:: Items listed in a dataset ::
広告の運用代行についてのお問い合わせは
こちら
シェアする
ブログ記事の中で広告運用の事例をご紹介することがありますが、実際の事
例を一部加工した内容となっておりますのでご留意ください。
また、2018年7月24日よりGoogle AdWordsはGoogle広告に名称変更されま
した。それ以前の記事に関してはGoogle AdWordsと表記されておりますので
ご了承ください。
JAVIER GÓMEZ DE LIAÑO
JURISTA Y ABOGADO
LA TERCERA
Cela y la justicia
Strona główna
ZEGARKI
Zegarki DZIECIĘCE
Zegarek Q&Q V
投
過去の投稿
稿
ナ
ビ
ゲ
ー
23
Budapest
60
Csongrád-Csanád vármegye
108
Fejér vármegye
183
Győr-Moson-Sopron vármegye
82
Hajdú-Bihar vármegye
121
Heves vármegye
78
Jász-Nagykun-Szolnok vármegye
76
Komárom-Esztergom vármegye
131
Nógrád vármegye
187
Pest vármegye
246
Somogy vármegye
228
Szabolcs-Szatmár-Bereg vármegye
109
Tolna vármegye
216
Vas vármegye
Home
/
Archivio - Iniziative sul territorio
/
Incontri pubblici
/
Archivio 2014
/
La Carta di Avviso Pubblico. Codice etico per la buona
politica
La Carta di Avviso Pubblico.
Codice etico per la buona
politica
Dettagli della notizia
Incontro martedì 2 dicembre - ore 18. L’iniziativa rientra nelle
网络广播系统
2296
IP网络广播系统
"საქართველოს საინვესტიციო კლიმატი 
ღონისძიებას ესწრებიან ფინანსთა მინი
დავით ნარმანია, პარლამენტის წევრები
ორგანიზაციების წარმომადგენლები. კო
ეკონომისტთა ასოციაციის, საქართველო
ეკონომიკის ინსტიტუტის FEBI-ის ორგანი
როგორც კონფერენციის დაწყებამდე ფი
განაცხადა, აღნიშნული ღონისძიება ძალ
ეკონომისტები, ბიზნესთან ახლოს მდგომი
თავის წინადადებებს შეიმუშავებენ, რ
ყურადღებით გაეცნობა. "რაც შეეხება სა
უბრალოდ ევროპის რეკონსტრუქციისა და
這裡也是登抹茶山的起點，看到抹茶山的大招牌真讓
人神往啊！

:: Task goal ::
Copy out exactly the lines that run from the one holding "Komárom-Esztergom vármegye" through the end of the data above.

:: Exercise answer ::
Komárom-Esztergom vármegye
131
Nógrád vármegye
187
Pest vármegye
246
Somogy vármegye
228
Szabolcs-Szatmár-Bereg vármegye
109
Tolna vármegye
216
Vas vármegye
Home
/
Archivio - Iniziative sul territorio
/
Incontri pubblici
/
Archivio 2014
/
La Carta di Avviso Pubblico. Codice etico per la buona
politica
La Carta di Avviso Pubblico.
Codice etico per la buona
politica
Dettagli della notizia
Incontro martedì 2 dicembre - ore 18. L’iniziativa rientra nelle
网络广播系统
2296
IP网络广播系统
"საქართველოს საინვესტიციო კლიმატი 
ღონისძიებას ესწრებიან ფინანსთა მინი
დავით ნარმანია, პარლამენტის წევრები
ორგანიზაციების წარმომადგენლები. კო
ეკონომისტთა ასოციაციის, საქართველო
ეკონომიკის ინსტიტუტის FEBI-ის ორგანი
როგორც კონფერენციის დაწყებამდე ფი
განაცხადა, აღნიშნული ღონისძიება ძალ
ეკონომისტები, ბიზნესთან ახლოს მდგომი
თავის წინადადებებს შეიმუშავებენ, რ
ყურადღებით გაეცნობა. "რაც შეეხება სა
უბრალოდ ევროპის რეკონსტრუქციისა და
這裡也是登抹茶山的起點，看到抹茶山的大招牌真讓
人神往啊！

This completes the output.